┌────────
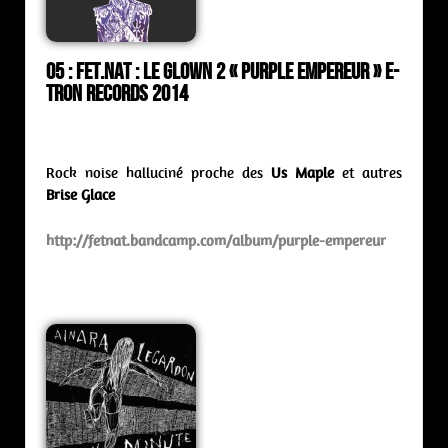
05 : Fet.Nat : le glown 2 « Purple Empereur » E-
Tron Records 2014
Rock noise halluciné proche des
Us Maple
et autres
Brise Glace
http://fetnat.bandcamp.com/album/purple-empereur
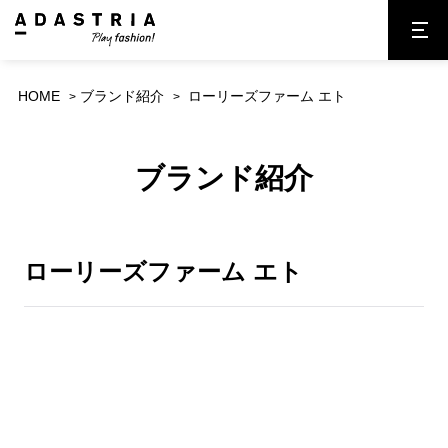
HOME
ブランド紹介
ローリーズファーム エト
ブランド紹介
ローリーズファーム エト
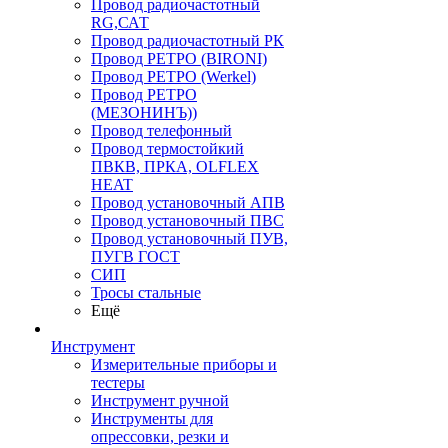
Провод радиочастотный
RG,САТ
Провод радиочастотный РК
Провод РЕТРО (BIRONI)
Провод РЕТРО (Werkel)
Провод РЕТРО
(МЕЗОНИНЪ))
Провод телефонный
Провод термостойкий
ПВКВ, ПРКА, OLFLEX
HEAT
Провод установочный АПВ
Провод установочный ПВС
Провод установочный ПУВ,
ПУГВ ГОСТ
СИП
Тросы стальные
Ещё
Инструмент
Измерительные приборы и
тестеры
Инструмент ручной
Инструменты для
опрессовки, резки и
└────────
■ Task goal:
Reproduce the text of all the material above, swapping every "Провод РЕТРО" for "Кабель РЕТРО" and changing nothing else. Leave the pictures out.

■ Exercise result:
05 : Fet.Nat : le glown 2 « Purple Empereur » E-
Tron Records 2014
Rock noise halluciné proche des
Us Maple
et autres
Brise Glace
http://fetnat.bandcamp.com/album/purple-empereur
HOME
ブランド紹介
ローリーズファーム エト
ブランド紹介
ローリーズファーム エト
Провод радиочастотный
RG,САТ
Провод радиочастотный РК
Кабель РЕТРО (BIRONI)
Кабель РЕТРО (Werkel)
Кабель РЕТРО
(МЕЗОНИНЪ))
Провод телефонный
Провод термостойкий
ПВКВ, ПРКА, OLFLEX
HEAT
Провод установочный АПВ
Провод установочный ПВС
Провод установочный ПУВ,
ПУГВ ГОСТ
СИП
Тросы стальные
Ещё
Инструмент
Измерительные приборы и
тестеры
Инструмент ручной
Инструменты для
опрессовки, резки и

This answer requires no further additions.